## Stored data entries
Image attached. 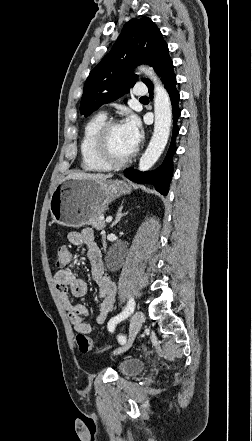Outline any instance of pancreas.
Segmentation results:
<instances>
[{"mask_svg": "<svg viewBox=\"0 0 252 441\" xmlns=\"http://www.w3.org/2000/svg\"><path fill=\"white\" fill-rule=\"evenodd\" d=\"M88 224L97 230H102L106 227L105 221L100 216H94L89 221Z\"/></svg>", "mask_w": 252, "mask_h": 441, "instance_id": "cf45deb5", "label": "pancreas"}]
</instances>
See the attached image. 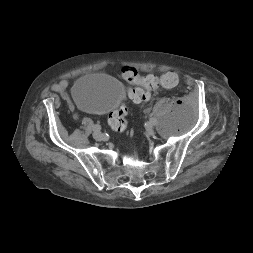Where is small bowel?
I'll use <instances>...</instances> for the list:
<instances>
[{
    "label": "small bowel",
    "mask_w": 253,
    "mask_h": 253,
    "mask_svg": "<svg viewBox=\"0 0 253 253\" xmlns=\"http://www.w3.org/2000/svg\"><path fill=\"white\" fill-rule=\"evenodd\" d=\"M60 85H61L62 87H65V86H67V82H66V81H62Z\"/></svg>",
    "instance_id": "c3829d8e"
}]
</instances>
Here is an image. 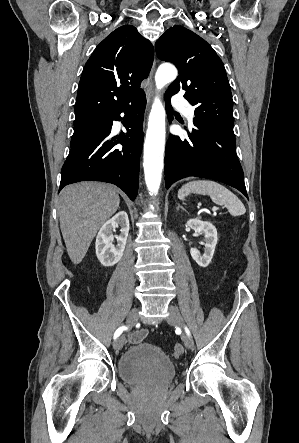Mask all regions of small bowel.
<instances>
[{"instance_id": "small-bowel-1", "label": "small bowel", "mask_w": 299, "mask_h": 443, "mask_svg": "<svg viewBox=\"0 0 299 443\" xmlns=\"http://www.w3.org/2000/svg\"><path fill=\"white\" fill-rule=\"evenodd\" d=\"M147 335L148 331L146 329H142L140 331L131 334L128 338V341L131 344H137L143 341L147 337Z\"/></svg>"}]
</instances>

--

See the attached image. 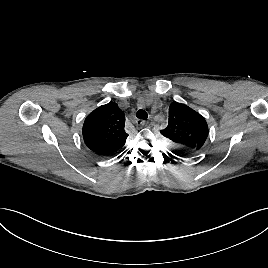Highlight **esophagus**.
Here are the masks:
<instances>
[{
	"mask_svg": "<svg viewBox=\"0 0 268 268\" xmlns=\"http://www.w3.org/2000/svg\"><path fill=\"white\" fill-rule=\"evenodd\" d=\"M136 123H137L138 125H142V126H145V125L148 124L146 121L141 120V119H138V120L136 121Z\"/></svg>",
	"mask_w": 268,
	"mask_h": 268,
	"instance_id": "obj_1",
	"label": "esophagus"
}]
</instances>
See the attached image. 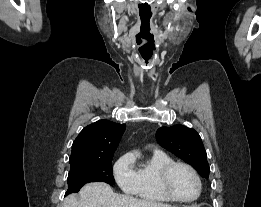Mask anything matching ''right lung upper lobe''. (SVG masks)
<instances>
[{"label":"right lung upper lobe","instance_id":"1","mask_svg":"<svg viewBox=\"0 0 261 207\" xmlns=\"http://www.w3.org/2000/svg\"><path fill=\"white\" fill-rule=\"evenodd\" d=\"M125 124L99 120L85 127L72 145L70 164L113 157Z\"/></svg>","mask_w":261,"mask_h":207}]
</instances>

## Aim of the task
Count how many lines of the listing above contain the string "http". Reply with the number alone.

## Written solution
5